# 2008 Haunters Video Awards winners



## davisgraveyard (Mar 10, 2007)

The votes are in and here are the winners for 2008. The website has been updated and the trophies will be sent out shortly. Thanks to all the people who supported us this year and we look forward to next year’s videos.

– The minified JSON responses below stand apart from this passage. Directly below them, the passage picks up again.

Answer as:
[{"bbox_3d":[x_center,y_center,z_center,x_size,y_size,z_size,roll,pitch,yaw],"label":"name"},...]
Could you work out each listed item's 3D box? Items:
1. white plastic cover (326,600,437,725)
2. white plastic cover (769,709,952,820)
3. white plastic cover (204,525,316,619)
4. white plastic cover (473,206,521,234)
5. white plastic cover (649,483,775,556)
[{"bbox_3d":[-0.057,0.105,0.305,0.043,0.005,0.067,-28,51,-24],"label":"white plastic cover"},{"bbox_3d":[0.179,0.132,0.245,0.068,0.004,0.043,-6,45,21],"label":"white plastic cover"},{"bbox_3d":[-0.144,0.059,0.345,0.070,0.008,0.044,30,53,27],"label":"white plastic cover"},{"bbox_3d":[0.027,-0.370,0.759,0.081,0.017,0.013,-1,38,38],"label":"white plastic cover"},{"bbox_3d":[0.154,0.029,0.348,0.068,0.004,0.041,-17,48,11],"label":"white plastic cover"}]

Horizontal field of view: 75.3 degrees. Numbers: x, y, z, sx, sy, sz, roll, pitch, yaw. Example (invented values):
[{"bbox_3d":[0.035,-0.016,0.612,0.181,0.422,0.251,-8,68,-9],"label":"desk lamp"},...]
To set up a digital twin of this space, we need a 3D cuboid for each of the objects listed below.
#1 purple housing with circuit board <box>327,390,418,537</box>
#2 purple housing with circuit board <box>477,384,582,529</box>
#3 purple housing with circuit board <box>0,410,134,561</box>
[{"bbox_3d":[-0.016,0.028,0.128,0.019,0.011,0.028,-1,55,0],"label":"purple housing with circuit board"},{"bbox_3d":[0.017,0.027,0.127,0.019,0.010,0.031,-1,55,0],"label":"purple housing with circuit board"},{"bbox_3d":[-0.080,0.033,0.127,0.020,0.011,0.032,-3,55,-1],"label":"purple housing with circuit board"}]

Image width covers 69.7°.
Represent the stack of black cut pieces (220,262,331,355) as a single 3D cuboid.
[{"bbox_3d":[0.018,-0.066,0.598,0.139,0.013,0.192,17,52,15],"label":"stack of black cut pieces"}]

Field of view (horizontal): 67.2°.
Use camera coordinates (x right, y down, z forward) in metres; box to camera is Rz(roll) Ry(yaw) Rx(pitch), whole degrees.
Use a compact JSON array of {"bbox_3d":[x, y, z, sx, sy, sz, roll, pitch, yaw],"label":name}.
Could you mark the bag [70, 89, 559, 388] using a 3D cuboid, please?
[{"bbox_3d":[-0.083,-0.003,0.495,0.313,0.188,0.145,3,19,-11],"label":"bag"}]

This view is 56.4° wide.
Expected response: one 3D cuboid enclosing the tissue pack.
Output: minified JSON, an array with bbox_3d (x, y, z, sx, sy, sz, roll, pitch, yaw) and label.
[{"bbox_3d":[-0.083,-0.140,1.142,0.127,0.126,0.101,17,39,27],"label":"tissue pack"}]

Haunters Video Awards Winners


*Best Novice Haunt *- Patrick Prue - DHG Cemetery: Deaths Hallowed Grounds Ontario Canada

*Finalist* – Steve & Lisa Toby - Nightmare on Mitchelle St – Romulus, MI

*Best Party Haunt* – Doug & Debbie Lowe - Lowe Manor: The Tomb of Ellery – Fresno, CA

*Finalist *– Angie - Dead Spider’s Party Canada

*Best Indoor Haunt *– Noah Fentz - Katzper’s Haunt – Maywood, NJ

*Finalist* – The Baird Family - Baird Manor – Draper, UT

*Best Yard Haunt* – Brent Ross - DC Cemetery – Mountain View, CA

*Finalist *– Toby Wrolson - Haunt 31 – Lake in the Hills, IL



Jeff & Chris Davis
www.davisgraveyard.com


----------



## kprimm (Apr 3, 2009)

Congrats to all of you for a job well done.


----------